While Congress moves toward finalizing the banking industry bailout bill, our leaders apparently are still missing the main cause of the current financial crisis. Consequently, the bailout as now proposed may not fundamentally improve the situation long term.
The financial crisis is blamed on sub-prime mortgage loans to unqualified home buyers, but the real source of the crisis is gambling on "derivatives."
The speculative financial securities derived from bundled sub-prime mortgages gambled that real estate prices would keep rising forever. The corruption inbred by that wishful thinking, that irrational fantasy, is the cause of the crisis more than anything else.
Once the foreclosures began to rise on the unsustainable mortgages, the bubble popped.
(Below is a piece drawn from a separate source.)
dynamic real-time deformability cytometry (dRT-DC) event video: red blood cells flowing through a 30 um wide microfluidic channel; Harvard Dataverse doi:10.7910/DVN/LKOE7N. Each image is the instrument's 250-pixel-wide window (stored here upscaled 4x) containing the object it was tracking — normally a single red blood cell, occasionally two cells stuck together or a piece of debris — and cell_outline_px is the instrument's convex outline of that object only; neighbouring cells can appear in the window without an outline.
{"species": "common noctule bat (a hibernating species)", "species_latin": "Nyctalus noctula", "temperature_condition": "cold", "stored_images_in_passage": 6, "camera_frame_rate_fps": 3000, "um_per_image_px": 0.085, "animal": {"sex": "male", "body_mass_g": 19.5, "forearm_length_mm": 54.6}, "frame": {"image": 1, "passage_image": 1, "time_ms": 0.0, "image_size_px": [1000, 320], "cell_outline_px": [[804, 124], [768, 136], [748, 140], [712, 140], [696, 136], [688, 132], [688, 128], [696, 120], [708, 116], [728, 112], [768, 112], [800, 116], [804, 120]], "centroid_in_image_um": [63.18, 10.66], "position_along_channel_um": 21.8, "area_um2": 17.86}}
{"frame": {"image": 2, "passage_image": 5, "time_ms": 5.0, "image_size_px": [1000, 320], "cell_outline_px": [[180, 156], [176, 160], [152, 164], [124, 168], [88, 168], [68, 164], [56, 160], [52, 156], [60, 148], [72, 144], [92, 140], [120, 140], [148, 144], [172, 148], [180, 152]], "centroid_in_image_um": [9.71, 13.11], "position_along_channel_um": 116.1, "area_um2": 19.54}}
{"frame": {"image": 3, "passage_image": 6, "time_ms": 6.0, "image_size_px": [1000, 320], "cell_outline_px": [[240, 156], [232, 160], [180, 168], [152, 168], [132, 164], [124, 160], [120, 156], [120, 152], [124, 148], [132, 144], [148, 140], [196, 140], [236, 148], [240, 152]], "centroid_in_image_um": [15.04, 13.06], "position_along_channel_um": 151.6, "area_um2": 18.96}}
All these complex derivatives (designed by math wizards) suddenly lost their market value. All the financial companies holding these suddenly worthless investment instruments, to be polite, suddenly lost their bets,
Gambling on derivatives and falsifying accounting records are what together brought down energy giant Enron. Gambling on derivatives and falsifying accounting records are now bringing down the giants of high finance.
Meanwhile, Democrats and Republicans are now debating whether or not the U.S. government should buy the bad debts (based on derivatives) to prop up Wall Street and avert a total financial collapse. The real focus of the debate instead should be banning derivatives completely. At minimum, we should be debating how these derivatives can be regulated so reliably that Wall Street will never be able to build a house of cards like this again.
I've yet to hear or read any news reports that these often-fraudulent financial instruments are being banned or heavily regulated. If I've missed these reports, please post a link in the comments below.
Unless we stop the financial hemorrhaging from derivatives, if you'll pardon the graphic analogy, we'll just be putting a Band-Aid on a gushing wound to the nation's primary fiscal artery as our lifeblood rapidly drains away.